Technical barriers for RAMICS included targeting through the modulating air/water interface, helicopter-safe standoff and aspect from mine detonation, targeting and ballistic accuracy supporting a 30-40-shot burst kill, wake interference effects of trailing projectiles, low-drag supercavitating dynamics, and mine penetration and destruction for all mine types (including mine detonation/deflagration for destruction confirmation).
In September 2000, the Office of Naval Research (ONR) successfully completed a three-year Advanced Technology Demonstration (ATD) comprising three demonstrations, each with an exit milestone for the RAMICS ATD. The first demonstration occurred during the fourth quarter FY98, and successfully verified potential technologies, including long-range projectile lethality against key mine types. The second demonstration, conducted in February 2000, validated complete system integration and targeting from a static test platform.
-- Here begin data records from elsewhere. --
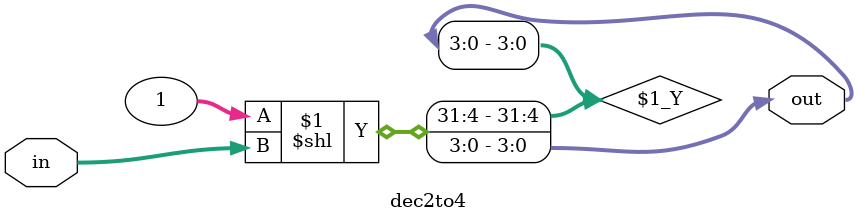
<source format=v>
module dec2to4(in, out);
    input [1:0] in;  // 2-bit input
    output [3:0] out; // 4-bit output

    assign out = 1 << in; // Shift logic to generate active high output
endmodule

</source>
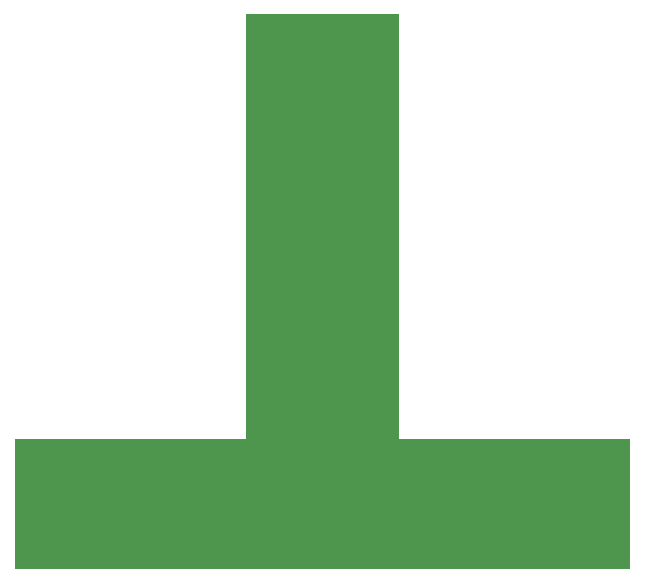
<source format=gbr>
G04 DipTrace 3.0.0.0*
G04 Board.gbr*
%MOIN*%
G04 #@! TF.FileFunction,Drawing,Board polygon*
G04 #@! TF.Part,Single*
%FSLAX26Y26*%
G04*
G70*
G90*
G75*
G01*
G04 BoardPoly*
%LPD*%
G36*
X393701Y393701D2*
X2440945D1*
Y826772D1*
X1673229D1*
Y2244095D1*
X1161418D1*
Y826772D1*
X393701D1*
Y393701D1*
G37*
M02*

</source>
The final demonstration, completed in September 2000, validated military effectiveness of the integrated RAMICS system on the AH-1W Super Cobra helicopter by successfully targeting and deflagrating a submerged Mk 6 moored mine at the Aberdeen test facility.
On 23 August 2002, the Program Manager, Mine Warfare (MW) had the RAMICS system development and demonstration contract awarded to Northrop Grumman.
By 12 July 2004, the Program Manager, MW notified the Navy Acquisition Executive of anticipated cost and schedule deviations from the approved acquisition program baseline for RAMICS because of revisions to the availability of the MH-60S helicopter for flight testing along with contractor cost and schedule overruns. This led to the postponement of the planned LRIP decision review from February 2006, which the Navy Acquisition Executive approved on 26 April 2005.
The Program Manager, MW modified the RAMICS system development and demonstration contract with Northrop Grumman on 14 December 2005, to show the impact of Acquisition Program Baseline Change 2 on the program. The system development and demonstration contract, as modified in December 2005, needed to be modified again to include developmental and operational tests not in the contract, which needed to be completed before the LRIP decision review, as discussed in finding A.
The RAMICS EMD program was fully funded in the Navy's FY02 Budget and was scheduled for a Milestone B decision and award of the EMD contract in FY02. On 27 August 2002, Northrop Grumman Corporation was awarded a three-year, $36.9 million contract to develop the RAMICS for the U.S. Navy to protect the fleet from near-surface and floating mines.
As of 2002 RAMICS IOC was scheduled for FY07. As of 2005 procurement of systems was slated to begin in FY09 with first installments in FY10 and RAMICS IOC scheduled for FY10. By 2007, a Low-Rate Initial Production (LRIP) decision was scheduled for Ausugt 2008.